* _WORK REQUEST_:
Render the items as a Markdown table with the columns No. and Text, giving each line its own numbered row and leaving out blank lines. Begin at the first line of the items and stop after the line that contains "funcional (categorías y".

*** Opening of DATA UNDER STUDY ***

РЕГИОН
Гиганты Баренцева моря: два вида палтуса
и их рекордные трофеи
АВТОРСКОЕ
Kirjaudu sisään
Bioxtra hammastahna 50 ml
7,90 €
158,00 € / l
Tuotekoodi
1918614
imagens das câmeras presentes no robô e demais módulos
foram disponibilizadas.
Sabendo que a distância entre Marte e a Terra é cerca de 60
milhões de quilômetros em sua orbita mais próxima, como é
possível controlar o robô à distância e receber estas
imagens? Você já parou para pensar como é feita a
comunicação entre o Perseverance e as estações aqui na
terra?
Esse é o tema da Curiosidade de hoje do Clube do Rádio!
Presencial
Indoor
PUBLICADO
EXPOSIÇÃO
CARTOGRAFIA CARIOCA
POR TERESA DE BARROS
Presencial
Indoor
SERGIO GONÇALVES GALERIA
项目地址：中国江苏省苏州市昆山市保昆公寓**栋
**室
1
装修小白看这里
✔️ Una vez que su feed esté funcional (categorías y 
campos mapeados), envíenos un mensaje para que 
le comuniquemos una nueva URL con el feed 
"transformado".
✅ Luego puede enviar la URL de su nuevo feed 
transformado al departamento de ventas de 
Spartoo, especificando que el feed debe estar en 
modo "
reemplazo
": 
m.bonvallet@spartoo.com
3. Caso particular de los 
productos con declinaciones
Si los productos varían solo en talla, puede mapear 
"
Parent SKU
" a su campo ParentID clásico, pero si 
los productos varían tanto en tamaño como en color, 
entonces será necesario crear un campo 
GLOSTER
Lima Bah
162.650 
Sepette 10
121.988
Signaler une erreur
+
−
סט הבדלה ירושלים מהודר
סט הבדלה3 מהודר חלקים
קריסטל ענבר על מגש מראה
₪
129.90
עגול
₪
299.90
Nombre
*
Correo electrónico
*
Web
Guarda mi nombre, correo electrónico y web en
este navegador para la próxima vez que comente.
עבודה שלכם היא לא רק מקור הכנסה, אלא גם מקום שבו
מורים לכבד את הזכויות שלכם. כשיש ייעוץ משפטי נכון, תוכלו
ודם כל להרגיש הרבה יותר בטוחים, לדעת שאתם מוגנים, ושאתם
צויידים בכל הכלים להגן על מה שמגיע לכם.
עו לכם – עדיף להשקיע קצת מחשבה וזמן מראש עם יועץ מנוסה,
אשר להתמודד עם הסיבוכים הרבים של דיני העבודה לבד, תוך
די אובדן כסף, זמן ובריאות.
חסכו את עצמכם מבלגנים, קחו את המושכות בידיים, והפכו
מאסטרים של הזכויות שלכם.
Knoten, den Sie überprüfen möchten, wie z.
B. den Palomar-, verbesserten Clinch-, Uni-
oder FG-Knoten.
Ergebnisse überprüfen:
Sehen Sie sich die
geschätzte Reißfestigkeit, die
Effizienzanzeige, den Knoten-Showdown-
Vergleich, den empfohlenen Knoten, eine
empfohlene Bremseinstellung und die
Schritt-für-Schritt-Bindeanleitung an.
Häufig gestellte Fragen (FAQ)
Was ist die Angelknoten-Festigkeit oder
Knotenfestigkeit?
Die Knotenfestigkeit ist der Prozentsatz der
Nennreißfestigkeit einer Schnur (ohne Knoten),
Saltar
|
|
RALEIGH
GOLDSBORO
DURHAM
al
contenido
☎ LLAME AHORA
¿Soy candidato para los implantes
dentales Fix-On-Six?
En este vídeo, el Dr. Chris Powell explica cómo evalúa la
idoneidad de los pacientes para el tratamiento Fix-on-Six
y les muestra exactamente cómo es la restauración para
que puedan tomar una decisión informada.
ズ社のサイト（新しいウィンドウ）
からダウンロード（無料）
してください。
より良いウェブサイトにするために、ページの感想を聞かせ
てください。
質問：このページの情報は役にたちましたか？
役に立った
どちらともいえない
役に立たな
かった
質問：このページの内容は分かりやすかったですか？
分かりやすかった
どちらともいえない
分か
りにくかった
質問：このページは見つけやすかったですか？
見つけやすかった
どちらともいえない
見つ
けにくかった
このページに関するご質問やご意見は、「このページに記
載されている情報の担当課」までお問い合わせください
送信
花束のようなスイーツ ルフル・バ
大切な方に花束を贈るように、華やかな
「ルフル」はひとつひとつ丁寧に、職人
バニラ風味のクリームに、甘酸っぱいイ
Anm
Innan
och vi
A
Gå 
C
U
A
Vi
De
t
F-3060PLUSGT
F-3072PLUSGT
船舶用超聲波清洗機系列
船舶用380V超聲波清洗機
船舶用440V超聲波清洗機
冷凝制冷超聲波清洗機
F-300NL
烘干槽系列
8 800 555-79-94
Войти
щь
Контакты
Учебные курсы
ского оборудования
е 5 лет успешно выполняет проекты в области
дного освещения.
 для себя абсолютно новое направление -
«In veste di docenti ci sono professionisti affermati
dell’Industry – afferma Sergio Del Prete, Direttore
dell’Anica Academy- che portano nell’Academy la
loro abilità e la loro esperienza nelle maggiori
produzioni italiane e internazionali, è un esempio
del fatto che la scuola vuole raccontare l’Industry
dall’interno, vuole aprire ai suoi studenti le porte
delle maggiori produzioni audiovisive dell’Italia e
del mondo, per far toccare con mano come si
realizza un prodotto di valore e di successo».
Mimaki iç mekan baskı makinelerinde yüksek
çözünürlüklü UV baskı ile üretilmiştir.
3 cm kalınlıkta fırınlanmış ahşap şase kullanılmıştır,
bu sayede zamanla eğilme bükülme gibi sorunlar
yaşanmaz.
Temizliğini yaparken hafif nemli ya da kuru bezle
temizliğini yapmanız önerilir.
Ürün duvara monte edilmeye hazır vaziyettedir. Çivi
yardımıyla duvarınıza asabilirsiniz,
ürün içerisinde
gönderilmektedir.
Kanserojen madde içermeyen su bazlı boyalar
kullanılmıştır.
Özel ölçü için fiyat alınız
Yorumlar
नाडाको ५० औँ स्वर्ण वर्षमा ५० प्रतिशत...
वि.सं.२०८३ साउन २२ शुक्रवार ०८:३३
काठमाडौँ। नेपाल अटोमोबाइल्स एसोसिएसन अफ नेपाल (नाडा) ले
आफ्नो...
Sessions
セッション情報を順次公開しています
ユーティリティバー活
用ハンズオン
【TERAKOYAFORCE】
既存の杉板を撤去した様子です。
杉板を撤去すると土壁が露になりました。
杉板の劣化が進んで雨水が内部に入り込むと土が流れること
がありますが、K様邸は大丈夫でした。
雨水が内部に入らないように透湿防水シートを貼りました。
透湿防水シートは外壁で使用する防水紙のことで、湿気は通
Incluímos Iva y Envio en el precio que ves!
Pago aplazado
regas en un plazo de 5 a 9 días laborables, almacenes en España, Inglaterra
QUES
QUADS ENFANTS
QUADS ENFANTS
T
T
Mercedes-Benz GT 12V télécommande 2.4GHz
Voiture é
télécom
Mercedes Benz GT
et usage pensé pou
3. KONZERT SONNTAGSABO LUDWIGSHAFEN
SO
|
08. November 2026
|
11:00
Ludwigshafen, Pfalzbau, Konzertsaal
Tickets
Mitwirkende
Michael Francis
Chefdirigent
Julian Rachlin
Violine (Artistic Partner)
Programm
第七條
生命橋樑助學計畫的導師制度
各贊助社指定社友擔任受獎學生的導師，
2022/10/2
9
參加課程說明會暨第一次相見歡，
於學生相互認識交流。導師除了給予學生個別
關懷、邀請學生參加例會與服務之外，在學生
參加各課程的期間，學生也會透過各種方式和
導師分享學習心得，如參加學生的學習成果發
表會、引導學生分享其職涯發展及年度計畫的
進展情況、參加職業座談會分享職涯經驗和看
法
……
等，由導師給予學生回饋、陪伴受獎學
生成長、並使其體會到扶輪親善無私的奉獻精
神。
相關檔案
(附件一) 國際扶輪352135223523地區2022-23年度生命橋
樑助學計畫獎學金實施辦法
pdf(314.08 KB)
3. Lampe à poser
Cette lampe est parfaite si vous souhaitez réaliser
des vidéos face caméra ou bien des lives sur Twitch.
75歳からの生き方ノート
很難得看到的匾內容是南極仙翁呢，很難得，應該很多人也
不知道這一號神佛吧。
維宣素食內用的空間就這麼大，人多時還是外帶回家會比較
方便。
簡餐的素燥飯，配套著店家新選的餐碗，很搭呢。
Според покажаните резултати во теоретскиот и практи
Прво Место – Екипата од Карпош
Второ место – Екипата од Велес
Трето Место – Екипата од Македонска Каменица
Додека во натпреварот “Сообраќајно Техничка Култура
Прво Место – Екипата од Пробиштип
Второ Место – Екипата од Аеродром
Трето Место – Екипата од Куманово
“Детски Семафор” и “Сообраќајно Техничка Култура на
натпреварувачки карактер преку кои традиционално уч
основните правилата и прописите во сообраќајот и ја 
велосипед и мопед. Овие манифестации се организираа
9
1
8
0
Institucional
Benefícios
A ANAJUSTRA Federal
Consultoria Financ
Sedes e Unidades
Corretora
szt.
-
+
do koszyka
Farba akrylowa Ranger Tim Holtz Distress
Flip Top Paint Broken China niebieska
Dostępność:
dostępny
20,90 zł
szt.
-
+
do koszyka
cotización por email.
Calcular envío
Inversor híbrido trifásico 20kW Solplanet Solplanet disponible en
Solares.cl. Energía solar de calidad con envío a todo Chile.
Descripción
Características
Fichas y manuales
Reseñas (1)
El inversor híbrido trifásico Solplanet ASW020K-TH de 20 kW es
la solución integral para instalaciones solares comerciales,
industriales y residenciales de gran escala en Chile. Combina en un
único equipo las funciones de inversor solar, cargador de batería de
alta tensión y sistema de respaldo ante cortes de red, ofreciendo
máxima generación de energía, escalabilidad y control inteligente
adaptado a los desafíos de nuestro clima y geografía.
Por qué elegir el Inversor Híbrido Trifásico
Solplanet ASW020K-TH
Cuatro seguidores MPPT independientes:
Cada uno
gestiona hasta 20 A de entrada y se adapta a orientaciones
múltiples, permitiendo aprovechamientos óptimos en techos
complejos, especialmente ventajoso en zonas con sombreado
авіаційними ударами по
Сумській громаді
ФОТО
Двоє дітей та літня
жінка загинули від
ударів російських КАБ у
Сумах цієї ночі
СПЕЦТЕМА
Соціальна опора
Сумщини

*** Close of DATA UNDER STUDY ***

* _SOLVED EXERCISE_:
| No. | Text |
|---|---|
| 1 | РЕГИОН |
| 2 | Гиганты Баренцева моря: два вида палтуса |
| 3 | и их рекордные трофеи |
| 4 | АВТОРСКОЕ |
| 5 | Kirjaudu sisään |
| 6 | Bioxtra hammastahna 50 ml |
| 7 | 7,90 € |
| 8 | 158,00 € / l |
| 9 | Tuotekoodi |
| 10 | 1918614 |
| 11 | imagens das câmeras presentes no robô e demais módulos |
| 12 | foram disponibilizadas. |
| 13 | Sabendo que a distância entre Marte e a Terra é cerca de 60 |
| 14 | milhões de quilômetros em sua orbita mais próxima, como é |
| 15 | possível controlar o robô à distância e receber estas |
| 16 | imagens? Você já parou para pensar como é feita a |
| 17 | comunicação entre o Perseverance e as estações aqui na |
| 18 | terra? |
| 19 | Esse é o tema da Curiosidade de hoje do Clube do Rádio! |
| 20 | Presencial |
| 21 | Indoor |
| 22 | PUBLICADO |
| 23 | EXPOSIÇÃO |
| 24 | CARTOGRAFIA CARIOCA |
| 25 | POR TERESA DE BARROS |
| 26 | Presencial |
| 27 | Indoor |
| 28 | SERGIO GONÇALVES GALERIA |
| 29 | 项目地址：中国江苏省苏州市昆山市保昆公寓**栋 |
| 30 | **室 |
| 31 | 1 |
| 32 | 装修小白看这里 |
| 33 | ✔️ Una vez que su feed esté funcional (categorías y  |